Previously, she has held executive roles at the intersection of data, product, and care delivery, building scalable infrastructure that powers innovation, operational intelligence, and measurable impact in healthcare.



How did you get started in healthcare? Have you always been passionate about this area, or did it happen by chance?

My path into healthcare was driven by intellectual curiosity more than anything else. I started in academia with a PhD and postdoc in clinical informatics, initially drawn to the challenge of trying to model what seemed like an inherently un-modelable system; biology remains the hairiest math problem I’ve ever encountered. As my work in clinical machine learning applications progressed, I found myself in the right place at the right time: the NYC health tech ecosystem was growing rapidly, and AI was exploding across industries (particularly in health).

What began as an academic pursuit evolved into something more strategic. I was fortunate to have picked a niche that positioned me as one of the few people who could straddle both healthcare and technology, translating fluently between the two worlds. So while passion certainly developed along the way, I’d say it started with curiosity and was shaped significantly by timing and circumstance.

As we all know, AI is at the forefront of innovation these days. Can you tell us about your current research and the problems you’re trying to solve?
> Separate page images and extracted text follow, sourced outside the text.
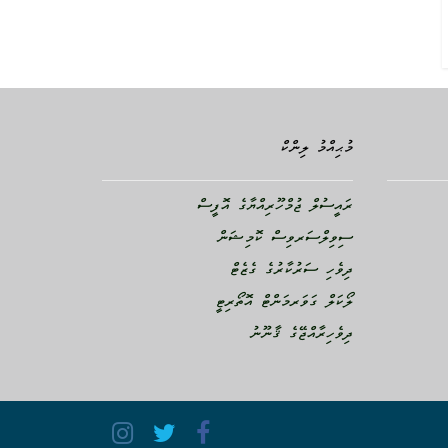
މުޙިއްމު ލިންކް
ރައީސުލް ޖުމްހޫރިއްޔާގެ އޮފީސް
ސިވިލްސަރވިސް ކޮމިޝަން
ދިވެހި ސަރުކާރުގެ ގެޒެޓް
ލޯކަލް ގަވަރމަންޓް އޮތޯރިޓީ
ދިވެހިރާއްޖޭގެ ޤާނޫނު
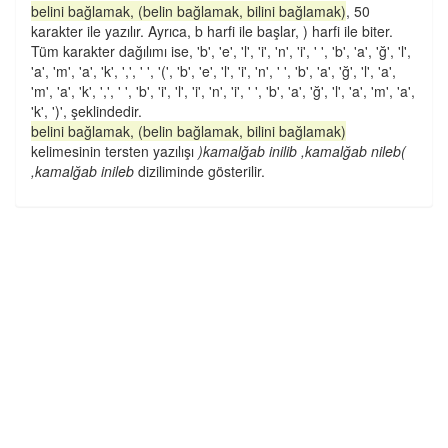
belini bağlamak, (belin bağlamak, bilini bağlamak)
, 50
karakter ile yazılır. Ayrıca, b harfi ile başlar, ) harfi ile biter.
Tüm karakter dağılımı ise, 'b', 'e', 'l', 'i', 'n', 'i', ' ', 'b', 'a', 'ğ', 'l',
'a', 'm', 'a', 'k', ',', ' ', '(', 'b', 'e', 'l', 'i', 'n', ' ', 'b', 'a', 'ğ', 'l', 'a',
'm', 'a', 'k', ',', ' ', 'b', 'i', 'l', 'i', 'n', 'i', ' ', 'b', 'a', 'ğ', 'l', 'a', 'm', 'a',
'k', ')', şeklindedir.
belini bağlamak, (belin bağlamak, bilini bağlamak)
kelimesinin tersten yazılışı
)kamalğab inilib ,kamalğab nileb(
,kamalğab inileb
diziliminde gösterilir.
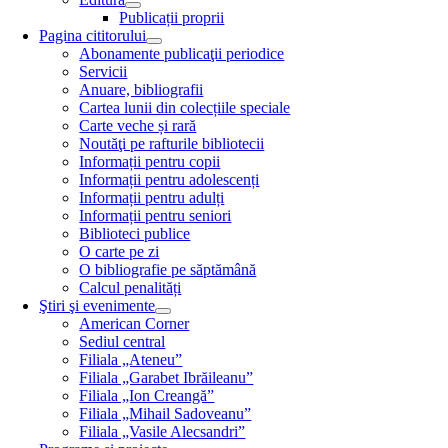
Publicații proprii
Pagina cititorului
Abonamente publicaţii periodice
Servicii
Anuare, bibliografii
Cartea lunii din colecțiile speciale
Carte veche și rară
Noutăţi pe rafturile bibliotecii
Informații pentru copii
Informații pentru adolescenți
Informații pentru adulți
Informații pentru seniori
Biblioteci publice
O carte pe zi
O bibliografie pe săptămână
Calcul penalități
Ştiri şi evenimente
American Corner
Sediul central
Filiala „Ateneu”
Filiala „Garabet Ibrăileanu”
Filiala „Ion Creangă”
Filiala „Mihail Sadoveanu”
Filiala „Vasile Alecsandri”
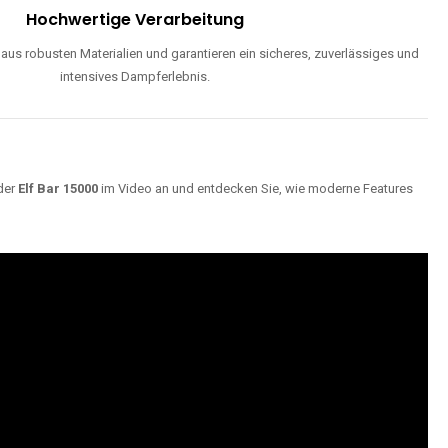
Hochwertige Verarbeitung
us robusten Materialien und garantieren ein sicheres, zuverlässiges und
intensives Dampferlebnis.
der
Elf Bar 15000
im Video an und entdecken Sie, wie moderne Features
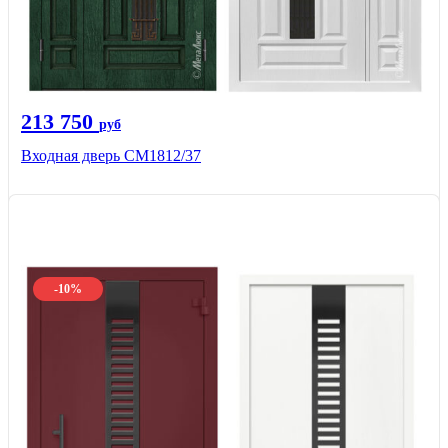
213 750
руб
Входная дверь СМ1812/37
-10%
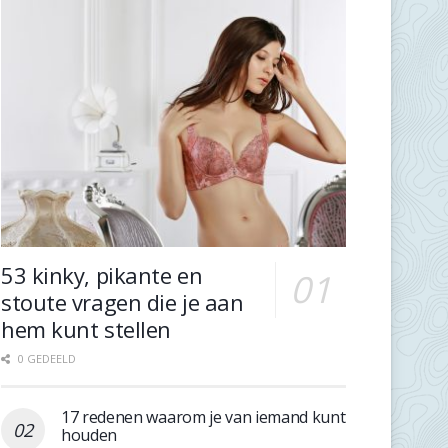
53 kinky, pikante en
stoute vragen die je aan
hem kunt stellen
0 GEDEELD
17 redenen waarom je van iemand kunt
houden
Funny enough, what we currently call AI is actually a small slice of machine learning, which itself is part of information theory: a field that’s been around for nearly a century. We’ve been using machine learning and statistical modeling methods in healthcare for years now. My own work has always focused on applying these methods to longitudinal data, like what clinical records capture, particularly when that data is multi-dimensional, comprising different kinds of observations such as vitals, lab results, or genetic sequences.
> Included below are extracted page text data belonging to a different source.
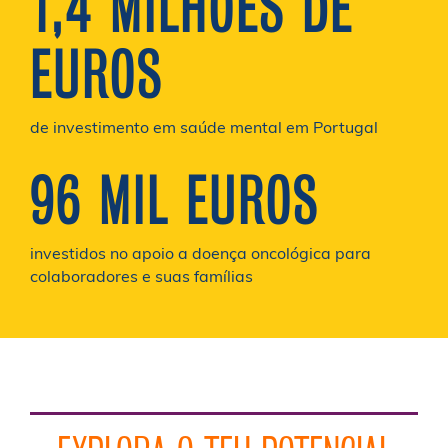
1,4 MILHÕES DE
EUROS
de investimento em saúde mental em Portugal
96 MIL EUROS
investidos no apoio a doença oncológica para
colaboradores e suas famílias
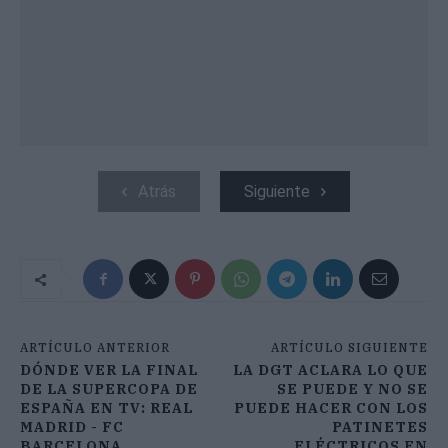
Atrás
Siguiente
ARTÍCULO ANTERIOR
ARTÍCULO SIGUIENTE
DÓNDE VER LA FINAL
LA DGT ACLARA LO QUE
DE LA SUPERCOPA DE
SE PUEDE Y NO SE
ESPAÑA EN TV: REAL
PUEDE HACER CON LOS
MADRID - FC
PATINETES
BARCELONA
ELÉCTRICOS EN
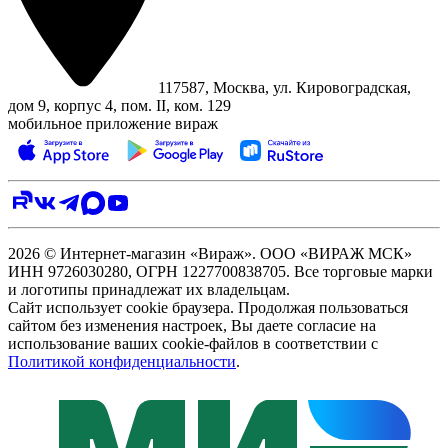
117587, Москва, ул. Кировоградская,
дом 9, корпус 4, пом. II, ком. 129
мобильное приложение вираж
2026 © Интернет-магазин «Вираж». ООО «ВИРАЖ МСК»
ИНН 9726030280, ОГРН 1227700838705. Все торговые марки
и логотипы принадлежат их владельцам.
Сайт использует cookie браузера. Продолжая пользоваться
сайтом без изменения настроек, Вы даете согласие на
использование ваших cookie-файлов в соответствии с
Политикой конфиденциальности
.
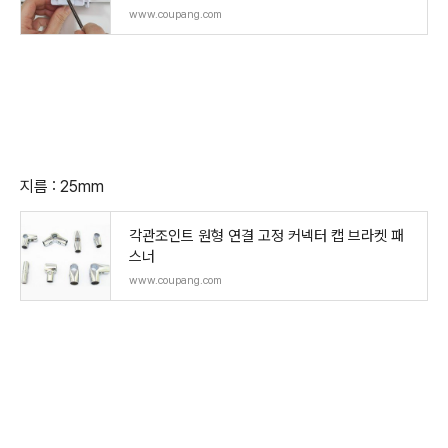
www.coupang.com
지름 : 25mm
각관조인트 원형 연결 고정 커넥터 캡 브라켓 패
스너
www.coupang.com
At Junction, our unified diagnostics platform powers the exchange of clinical lab results and wearables data, which gives us a unique opportunity to overlay these modalities and develop a more cohesive understanding of a patient’s health over time, often before anything even shows up in their EHR. We’re working to leverage this for better predictive insights and earlier disease detection and intervention, with much less friction compared to traditional in-office care.

You’ve mentioned often being the only woman in the room while working in engineering and tech. What has that experience been like for you, and how has it shaped your leadership style?
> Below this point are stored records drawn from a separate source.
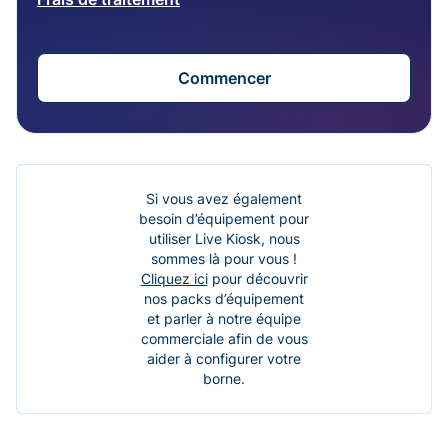
Commencer
Si vous avez également
besoin d’équipement pour
utiliser Live Kiosk, nous
sommes là pour vous !
Cliquez ici
pour découvrir
nos packs d’équipement
et parler à notre équipe
commerciale afin de vous
aider à configurer votre
borne.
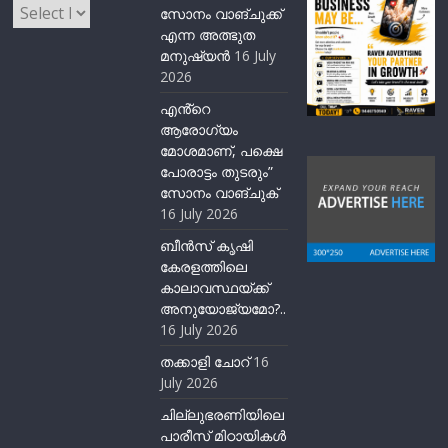
Archives
സോനം വാങ്ചുക്ക്
എന്ന അത്ഭുത
മനുഷ്യന്‍
16 July
2026
എൻ്റെ
ആരോഗ്യം
മോശമാണ്, പക്ഷെ
പോരാട്ടം തുടരും”
സോനം വാങ്ചുക്
16 July 2026
ബീന്‍സ് കൃഷി
കേരളത്തിലെ
കാലാവസ്ഥയ്ക്ക്
അനുയോജ്യമോ?..
16 July 2026
തക്കാളി ചോറ്
16
July 2026
ചില്ലുഭരണിയിലെ
പാരീസ് മിഠായികള്‍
Being the only woman in the room has been a recurring theme throughout my career in engineering and tech, and it’s definitely shaped how I approach leadership. The experience has made me hyper aware of the biases women face in this field, both the overt and the subtle ones, and I’ve made it a priority to actively address and call them out when I encounter them or see others affected by them.

More importantly, it’s pushed me to be intentional about creating space for other women. I proactively seek out, hire, and mentor women in and around tech because I know how isolating it can feel to navigate these spaces alone. I’ve been privileged to meet some phenomenally talented female colleagues who are pioneers in health-focused AI, and I hope to see more of us with time. Representation matters, and I’ve seen firsthand how much of a difference it makes when women have advocates and allies who understand the unique challenges we face. Building that support system and being that support for others has become a core part of how I lead.

Personally or professionally, what might the WBL network be surprised to know about you?

I had a relatively successful calligraphy business that kept me afloat in my postdoc days. That experience fueled what’s now become an obsession with anything and everything visual. I’m a big data visualization nerd with unreasonably strong opinions about typography! It’s one of those unexpected throughlines from my personal life to my career, where the creative and analytical sides come together. I think it’s made me better at communicating complex information in more intuitive ways.